Review: Touch by Alexi Zentner
Thursday, June 9, 2011 at 6:00AM Title: Touch
Author: Alexi Zentner
Pages: 288
Release Date: 12 May 2011
Publisher: Chatto & Windus
Source: Amazon Vine
The review on the flap of this book really caught my attention and I couldn't wait to read it, I was convinced I was going to be completely mesmerised by Touch, unfortunately this didn't happen, I just don't feel like it lived up to my expectations, by quite a long way. Although there is some wonderful descriptive imagery within the novel I found that the author has for the most part ignored the first rule of novel writing (no, not "write what you know) "show don't tell". Most of the stories are told to us in the form of Stephen narrating various tales that have been passed to him by family and friends.On the eve of his mother’s funeral, Stephen, a middle-aged priest, sits down to write her eulogy. But as the evening creeps into night, he is haunted by memories from his childhood: birthday trips to the cuts with his father; the moment his sister slipped under the thick winter ice forever; and the memorable day his grandfather, Jeannot, came home after a thirty-year absence with a bundle of bones in his pocket and a mission to raise the dead.

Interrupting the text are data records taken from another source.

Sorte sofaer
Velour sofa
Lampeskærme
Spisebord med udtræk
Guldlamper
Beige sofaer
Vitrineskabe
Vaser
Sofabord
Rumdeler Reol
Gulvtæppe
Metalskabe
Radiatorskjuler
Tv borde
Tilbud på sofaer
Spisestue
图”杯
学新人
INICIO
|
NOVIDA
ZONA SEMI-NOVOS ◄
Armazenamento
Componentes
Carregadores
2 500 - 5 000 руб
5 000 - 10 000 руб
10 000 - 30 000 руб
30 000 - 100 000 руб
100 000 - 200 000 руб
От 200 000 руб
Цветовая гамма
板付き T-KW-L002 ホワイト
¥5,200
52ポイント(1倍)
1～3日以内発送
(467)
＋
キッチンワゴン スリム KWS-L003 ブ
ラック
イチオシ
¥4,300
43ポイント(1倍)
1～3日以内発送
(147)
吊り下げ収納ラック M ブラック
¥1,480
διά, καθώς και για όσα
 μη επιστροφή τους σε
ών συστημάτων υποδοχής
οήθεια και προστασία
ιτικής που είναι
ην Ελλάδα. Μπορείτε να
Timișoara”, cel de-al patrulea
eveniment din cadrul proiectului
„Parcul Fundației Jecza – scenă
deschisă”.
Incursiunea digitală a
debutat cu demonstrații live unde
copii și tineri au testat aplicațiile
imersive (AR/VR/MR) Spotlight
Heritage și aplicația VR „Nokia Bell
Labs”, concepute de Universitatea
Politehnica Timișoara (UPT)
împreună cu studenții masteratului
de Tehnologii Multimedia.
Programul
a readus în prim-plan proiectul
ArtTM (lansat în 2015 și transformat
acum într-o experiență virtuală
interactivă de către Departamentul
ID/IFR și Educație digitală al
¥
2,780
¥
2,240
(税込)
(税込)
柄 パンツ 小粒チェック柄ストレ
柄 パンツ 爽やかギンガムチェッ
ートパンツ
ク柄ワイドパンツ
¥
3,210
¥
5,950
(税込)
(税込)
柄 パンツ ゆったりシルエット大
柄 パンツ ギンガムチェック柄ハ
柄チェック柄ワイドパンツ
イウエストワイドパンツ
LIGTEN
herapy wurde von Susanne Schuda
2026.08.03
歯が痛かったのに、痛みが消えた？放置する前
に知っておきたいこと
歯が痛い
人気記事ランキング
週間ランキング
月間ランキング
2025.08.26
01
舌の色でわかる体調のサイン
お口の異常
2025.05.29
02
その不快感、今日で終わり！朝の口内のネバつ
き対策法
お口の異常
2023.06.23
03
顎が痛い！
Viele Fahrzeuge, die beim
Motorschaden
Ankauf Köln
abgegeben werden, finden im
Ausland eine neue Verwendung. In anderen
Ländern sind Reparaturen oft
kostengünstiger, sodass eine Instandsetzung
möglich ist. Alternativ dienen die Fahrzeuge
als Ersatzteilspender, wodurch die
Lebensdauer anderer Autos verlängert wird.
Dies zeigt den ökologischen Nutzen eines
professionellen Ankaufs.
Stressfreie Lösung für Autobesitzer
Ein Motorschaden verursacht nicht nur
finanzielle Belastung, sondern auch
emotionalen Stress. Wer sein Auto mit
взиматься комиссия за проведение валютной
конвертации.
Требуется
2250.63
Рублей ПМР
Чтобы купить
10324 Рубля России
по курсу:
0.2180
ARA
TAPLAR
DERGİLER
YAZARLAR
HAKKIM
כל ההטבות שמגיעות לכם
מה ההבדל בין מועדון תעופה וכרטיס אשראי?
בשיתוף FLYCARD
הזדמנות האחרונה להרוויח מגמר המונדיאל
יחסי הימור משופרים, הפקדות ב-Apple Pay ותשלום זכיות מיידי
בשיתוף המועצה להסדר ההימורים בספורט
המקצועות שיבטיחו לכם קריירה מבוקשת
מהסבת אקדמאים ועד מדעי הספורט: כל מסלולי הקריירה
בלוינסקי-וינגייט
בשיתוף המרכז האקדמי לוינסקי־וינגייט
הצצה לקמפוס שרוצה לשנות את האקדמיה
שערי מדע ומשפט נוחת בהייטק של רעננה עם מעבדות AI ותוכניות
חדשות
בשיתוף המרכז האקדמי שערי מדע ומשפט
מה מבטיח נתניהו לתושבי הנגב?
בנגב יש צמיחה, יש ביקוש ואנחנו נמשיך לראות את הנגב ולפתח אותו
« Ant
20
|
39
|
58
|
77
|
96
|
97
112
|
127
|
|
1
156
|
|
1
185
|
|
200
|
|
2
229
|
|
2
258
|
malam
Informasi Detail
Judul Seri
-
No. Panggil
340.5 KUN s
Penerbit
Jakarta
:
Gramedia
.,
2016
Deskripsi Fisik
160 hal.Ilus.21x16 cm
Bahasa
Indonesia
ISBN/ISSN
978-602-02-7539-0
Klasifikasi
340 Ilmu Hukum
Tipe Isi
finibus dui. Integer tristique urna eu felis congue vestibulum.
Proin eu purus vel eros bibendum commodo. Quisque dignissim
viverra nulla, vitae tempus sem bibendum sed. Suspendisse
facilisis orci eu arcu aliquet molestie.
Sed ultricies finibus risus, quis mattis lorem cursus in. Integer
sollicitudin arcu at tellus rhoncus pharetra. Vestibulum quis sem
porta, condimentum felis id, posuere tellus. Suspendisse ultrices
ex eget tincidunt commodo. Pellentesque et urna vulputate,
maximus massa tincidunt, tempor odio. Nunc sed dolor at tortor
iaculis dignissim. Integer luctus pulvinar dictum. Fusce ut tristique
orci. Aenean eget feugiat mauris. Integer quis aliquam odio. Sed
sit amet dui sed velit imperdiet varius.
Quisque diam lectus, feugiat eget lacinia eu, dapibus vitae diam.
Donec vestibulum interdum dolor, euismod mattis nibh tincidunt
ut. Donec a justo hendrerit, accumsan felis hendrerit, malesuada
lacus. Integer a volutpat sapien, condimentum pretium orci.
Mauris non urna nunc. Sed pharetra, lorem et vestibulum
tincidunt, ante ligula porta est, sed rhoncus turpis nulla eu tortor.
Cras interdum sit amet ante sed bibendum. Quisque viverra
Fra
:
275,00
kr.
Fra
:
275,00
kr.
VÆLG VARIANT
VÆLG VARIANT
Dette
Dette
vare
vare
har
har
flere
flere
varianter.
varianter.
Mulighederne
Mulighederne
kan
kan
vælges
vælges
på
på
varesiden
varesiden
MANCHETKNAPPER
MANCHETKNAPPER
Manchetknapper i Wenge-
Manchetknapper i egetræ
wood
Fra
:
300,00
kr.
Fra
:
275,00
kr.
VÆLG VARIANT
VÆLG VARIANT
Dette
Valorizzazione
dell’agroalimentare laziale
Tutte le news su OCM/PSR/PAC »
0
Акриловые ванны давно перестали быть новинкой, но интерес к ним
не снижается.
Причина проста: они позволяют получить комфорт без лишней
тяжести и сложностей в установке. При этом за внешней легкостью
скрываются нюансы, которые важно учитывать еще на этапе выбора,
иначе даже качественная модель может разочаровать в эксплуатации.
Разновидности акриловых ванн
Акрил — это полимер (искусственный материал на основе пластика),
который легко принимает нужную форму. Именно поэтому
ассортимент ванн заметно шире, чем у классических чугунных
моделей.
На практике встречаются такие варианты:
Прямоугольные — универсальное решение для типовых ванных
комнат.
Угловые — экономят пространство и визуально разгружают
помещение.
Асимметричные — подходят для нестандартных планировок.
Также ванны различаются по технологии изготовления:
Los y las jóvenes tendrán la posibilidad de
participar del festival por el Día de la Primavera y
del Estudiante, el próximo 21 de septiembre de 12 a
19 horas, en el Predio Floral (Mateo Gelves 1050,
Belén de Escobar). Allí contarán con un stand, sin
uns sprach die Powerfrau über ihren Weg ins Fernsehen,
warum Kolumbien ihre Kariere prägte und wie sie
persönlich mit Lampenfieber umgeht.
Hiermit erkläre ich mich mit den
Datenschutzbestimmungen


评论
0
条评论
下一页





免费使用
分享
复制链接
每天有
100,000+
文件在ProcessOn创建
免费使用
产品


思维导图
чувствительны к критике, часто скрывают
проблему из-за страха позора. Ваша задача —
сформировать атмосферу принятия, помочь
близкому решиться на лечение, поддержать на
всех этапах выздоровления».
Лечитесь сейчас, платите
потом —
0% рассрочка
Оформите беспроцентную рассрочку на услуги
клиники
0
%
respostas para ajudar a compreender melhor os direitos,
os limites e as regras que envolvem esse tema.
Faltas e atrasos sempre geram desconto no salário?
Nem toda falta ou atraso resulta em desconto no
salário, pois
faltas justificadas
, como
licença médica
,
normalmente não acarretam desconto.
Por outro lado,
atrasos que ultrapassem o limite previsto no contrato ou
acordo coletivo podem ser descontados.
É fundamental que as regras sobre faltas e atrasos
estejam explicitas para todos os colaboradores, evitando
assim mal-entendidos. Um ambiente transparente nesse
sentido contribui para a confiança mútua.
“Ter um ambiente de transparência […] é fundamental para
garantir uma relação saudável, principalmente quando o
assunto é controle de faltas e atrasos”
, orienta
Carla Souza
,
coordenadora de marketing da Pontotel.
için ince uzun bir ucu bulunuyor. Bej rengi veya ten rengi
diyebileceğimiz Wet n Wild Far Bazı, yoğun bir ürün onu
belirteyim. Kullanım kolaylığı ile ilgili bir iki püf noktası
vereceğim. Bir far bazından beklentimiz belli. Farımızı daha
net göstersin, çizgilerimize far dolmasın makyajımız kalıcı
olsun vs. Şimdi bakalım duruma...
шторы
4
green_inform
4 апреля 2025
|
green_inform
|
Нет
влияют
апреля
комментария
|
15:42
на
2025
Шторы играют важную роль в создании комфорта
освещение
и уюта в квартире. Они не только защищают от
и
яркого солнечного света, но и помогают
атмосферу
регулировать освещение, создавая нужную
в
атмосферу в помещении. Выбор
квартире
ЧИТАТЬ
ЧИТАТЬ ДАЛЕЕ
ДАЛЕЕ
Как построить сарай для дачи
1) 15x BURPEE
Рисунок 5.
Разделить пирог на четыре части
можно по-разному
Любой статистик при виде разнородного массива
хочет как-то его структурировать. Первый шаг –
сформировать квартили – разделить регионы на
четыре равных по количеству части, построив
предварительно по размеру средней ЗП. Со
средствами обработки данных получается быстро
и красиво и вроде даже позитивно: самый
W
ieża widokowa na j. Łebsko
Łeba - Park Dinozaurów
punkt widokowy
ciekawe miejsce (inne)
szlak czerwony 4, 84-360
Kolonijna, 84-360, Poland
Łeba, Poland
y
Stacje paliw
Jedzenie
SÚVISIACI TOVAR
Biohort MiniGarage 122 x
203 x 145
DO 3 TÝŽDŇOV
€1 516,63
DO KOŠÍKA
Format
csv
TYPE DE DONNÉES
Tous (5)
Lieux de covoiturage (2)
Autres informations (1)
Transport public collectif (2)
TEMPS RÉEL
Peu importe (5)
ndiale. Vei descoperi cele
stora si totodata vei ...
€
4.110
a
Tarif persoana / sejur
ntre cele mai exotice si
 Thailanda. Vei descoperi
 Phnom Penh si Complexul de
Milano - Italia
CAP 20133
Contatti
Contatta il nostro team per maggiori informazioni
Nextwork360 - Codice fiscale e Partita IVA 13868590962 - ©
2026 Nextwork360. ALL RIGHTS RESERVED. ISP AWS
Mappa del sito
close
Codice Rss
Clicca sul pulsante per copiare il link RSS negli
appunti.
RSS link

Masterfully weaving the stories from three generations of one family, Touch tells the founding tale of Sawgamet – originally a gold-mining village – where deep in the forest reign golden caribou drinking from a honey-sweet river. Yet also in the forest lurk malevolent shapeshifters disguising themselves as friends, storms raging against foolhardy settlers, and the forest taking back the land for itself, branch by branch and root by root.
Touch is a singular, startling debut as enchanting as it is unnerving. In this darkly sinister fairy tale Alexi Zentner builds a magical world as distinctive as a grown-up Narnia, and marks himself out as a real talent to watch.
I never felt that we got deep enough inside the characters for me to actually care about them. There are deaths described of people which, with a bit more thought, could have been very moving. There are aspects of the story following the deaths where you can see that Zentner is trying to stir your emotions but I felt that he'd left it a little too late, we need to get to know a character before anything drastic happens to them as then we feel more for them.
Touch reminded me a lot of a Coen brothers film, the basis of the story is interesting enough and if I were to just read a few snippets then it would interest me enough to make me want to read more but the actual novel just plods along and is quite slow. I know to a lot of people describing it as being like a Coen brothers film is a good thing, they have a lot of fans and win a lot of awards, but they're not my thing, their films don't hold my attention, they bore me and I'm afraid that's how I felt about this book. I'm sure a lot of people will love it for the language and imagery within it, but for me it was sadly lacking.